**DATASET ENTRIES:**
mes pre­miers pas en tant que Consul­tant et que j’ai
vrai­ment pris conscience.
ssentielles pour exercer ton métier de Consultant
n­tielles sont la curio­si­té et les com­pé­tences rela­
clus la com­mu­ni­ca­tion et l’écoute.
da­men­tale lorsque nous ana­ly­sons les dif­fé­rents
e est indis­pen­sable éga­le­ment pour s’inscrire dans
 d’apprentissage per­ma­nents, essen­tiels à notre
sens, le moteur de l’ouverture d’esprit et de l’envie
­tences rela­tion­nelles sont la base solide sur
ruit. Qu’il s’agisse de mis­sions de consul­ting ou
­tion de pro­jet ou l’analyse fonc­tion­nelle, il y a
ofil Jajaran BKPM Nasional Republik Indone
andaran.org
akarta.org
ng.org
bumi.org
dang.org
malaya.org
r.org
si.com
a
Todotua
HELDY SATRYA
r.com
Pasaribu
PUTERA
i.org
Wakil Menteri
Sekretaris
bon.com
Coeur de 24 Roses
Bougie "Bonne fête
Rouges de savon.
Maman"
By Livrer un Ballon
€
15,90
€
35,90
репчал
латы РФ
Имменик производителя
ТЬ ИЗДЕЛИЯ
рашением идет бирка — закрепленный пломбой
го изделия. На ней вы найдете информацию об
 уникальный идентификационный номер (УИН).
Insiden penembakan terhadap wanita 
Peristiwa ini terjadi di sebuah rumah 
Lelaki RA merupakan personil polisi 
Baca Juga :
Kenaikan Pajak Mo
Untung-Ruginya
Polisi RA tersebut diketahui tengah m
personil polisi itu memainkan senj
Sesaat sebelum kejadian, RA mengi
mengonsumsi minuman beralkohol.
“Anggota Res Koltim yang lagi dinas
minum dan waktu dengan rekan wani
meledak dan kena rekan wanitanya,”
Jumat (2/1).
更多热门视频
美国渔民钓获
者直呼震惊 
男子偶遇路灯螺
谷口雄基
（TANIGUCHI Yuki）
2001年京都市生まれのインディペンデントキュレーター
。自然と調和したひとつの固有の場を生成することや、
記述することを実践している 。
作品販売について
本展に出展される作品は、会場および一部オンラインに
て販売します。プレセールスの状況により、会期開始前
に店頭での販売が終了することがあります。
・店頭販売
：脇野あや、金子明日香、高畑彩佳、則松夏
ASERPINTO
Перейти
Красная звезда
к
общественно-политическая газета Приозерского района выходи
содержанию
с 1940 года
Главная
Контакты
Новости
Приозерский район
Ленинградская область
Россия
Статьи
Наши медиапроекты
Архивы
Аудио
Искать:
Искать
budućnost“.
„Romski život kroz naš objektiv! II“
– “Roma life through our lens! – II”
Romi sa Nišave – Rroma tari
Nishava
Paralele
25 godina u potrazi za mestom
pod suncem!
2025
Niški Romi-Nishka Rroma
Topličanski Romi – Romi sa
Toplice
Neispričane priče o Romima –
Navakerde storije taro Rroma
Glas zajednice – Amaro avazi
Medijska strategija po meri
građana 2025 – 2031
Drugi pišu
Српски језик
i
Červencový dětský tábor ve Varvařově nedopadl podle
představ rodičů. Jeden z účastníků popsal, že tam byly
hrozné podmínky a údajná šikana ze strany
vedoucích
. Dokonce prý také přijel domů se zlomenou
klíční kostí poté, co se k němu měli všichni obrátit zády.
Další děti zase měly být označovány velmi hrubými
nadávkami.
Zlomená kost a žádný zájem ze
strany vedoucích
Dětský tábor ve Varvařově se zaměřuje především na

**TRY IT:**
Copy the data above line by line, keeping every character, space, and line break unchanged.

**FINAL ANSWER:**
mes pre­miers pas en tant que Consul­tant et que j’ai
vrai­ment pris conscience.
ssentielles pour exercer ton métier de Consultant
n­tielles sont la curio­si­té et les com­pé­tences rela­
clus la com­mu­ni­ca­tion et l’écoute.
da­men­tale lorsque nous ana­ly­sons les dif­fé­rents
e est indis­pen­sable éga­le­ment pour s’inscrire dans
 d’apprentissage per­ma­nents, essen­tiels à notre
sens, le moteur de l’ouverture d’esprit et de l’envie
­tences rela­tion­nelles sont la base solide sur
ruit. Qu’il s’agisse de mis­sions de consul­ting ou
­tion de pro­jet ou l’analyse fonc­tion­nelle, il y a
ofil Jajaran BKPM Nasional Republik Indone
andaran.org
akarta.org
ng.org
bumi.org
dang.org
malaya.org
r.org
si.com
a
Todotua
HELDY SATRYA
r.com
Pasaribu
PUTERA
i.org
Wakil Menteri
Sekretaris
bon.com
Coeur de 24 Roses
Bougie "Bonne fête
Rouges de savon.
Maman"
By Livrer un Ballon
€
15,90
€
35,90
репчал
латы РФ
Имменик производителя
ТЬ ИЗДЕЛИЯ
рашением идет бирка — закрепленный пломбой
го изделия. На ней вы найдете информацию об
 уникальный идентификационный номер (УИН).
Insiden penembakan terhadap wanita 
Peristiwa ini terjadi di sebuah rumah 
Lelaki RA merupakan personil polisi 
Baca Juga :
Kenaikan Pajak Mo
Untung-Ruginya
Polisi RA tersebut diketahui tengah m
personil polisi itu memainkan senj
Sesaat sebelum kejadian, RA mengi
mengonsumsi minuman beralkohol.
“Anggota Res Koltim yang lagi dinas
minum dan waktu dengan rekan wani
meledak dan kena rekan wanitanya,”
Jumat (2/1).
更多热门视频
美国渔民钓获
者直呼震惊 
男子偶遇路灯螺
谷口雄基
（TANIGUCHI Yuki）
2001年京都市生まれのインディペンデントキュレーター
。自然と調和したひとつの固有の場を生成することや、
記述することを実践している 。
作品販売について
本展に出展される作品は、会場および一部オンラインに
て販売します。プレセールスの状況により、会期開始前
に店頭での販売が終了することがあります。
・店頭販売
：脇野あや、金子明日香、高畑彩佳、則松夏
ASERPINTO
Перейти
Красная звезда
к
общественно-политическая газета Приозерского района выходи
содержанию
с 1940 года
Главная
Контакты
Новости
Приозерский район
Ленинградская область
Россия
Статьи
Наши медиапроекты
Архивы
Аудио
Искать:
Искать
budućnost“.
„Romski život kroz naš objektiv! II“
– “Roma life through our lens! – II”
Romi sa Nišave – Rroma tari
Nishava
Paralele
25 godina u potrazi za mestom
pod suncem!
2025
Niški Romi-Nishka Rroma
Topličanski Romi – Romi sa
Toplice
Neispričane priče o Romima –
Navakerde storije taro Rroma
Glas zajednice – Amaro avazi
Medijska strategija po meri
građana 2025 – 2031
Drugi pišu
Српски језик
i
Červencový dětský tábor ve Varvařově nedopadl podle
představ rodičů. Jeden z účastníků popsal, že tam byly
hrozné podmínky a údajná šikana ze strany
vedoucích
. Dokonce prý také přijel domů se zlomenou
klíční kostí poté, co se k němu měli všichni obrátit zády.
Další děti zase měly být označovány velmi hrubými
nadávkami.
Zlomená kost a žádný zájem ze
strany vedoucích
Dětský tábor ve Varvařově se zaměřuje především na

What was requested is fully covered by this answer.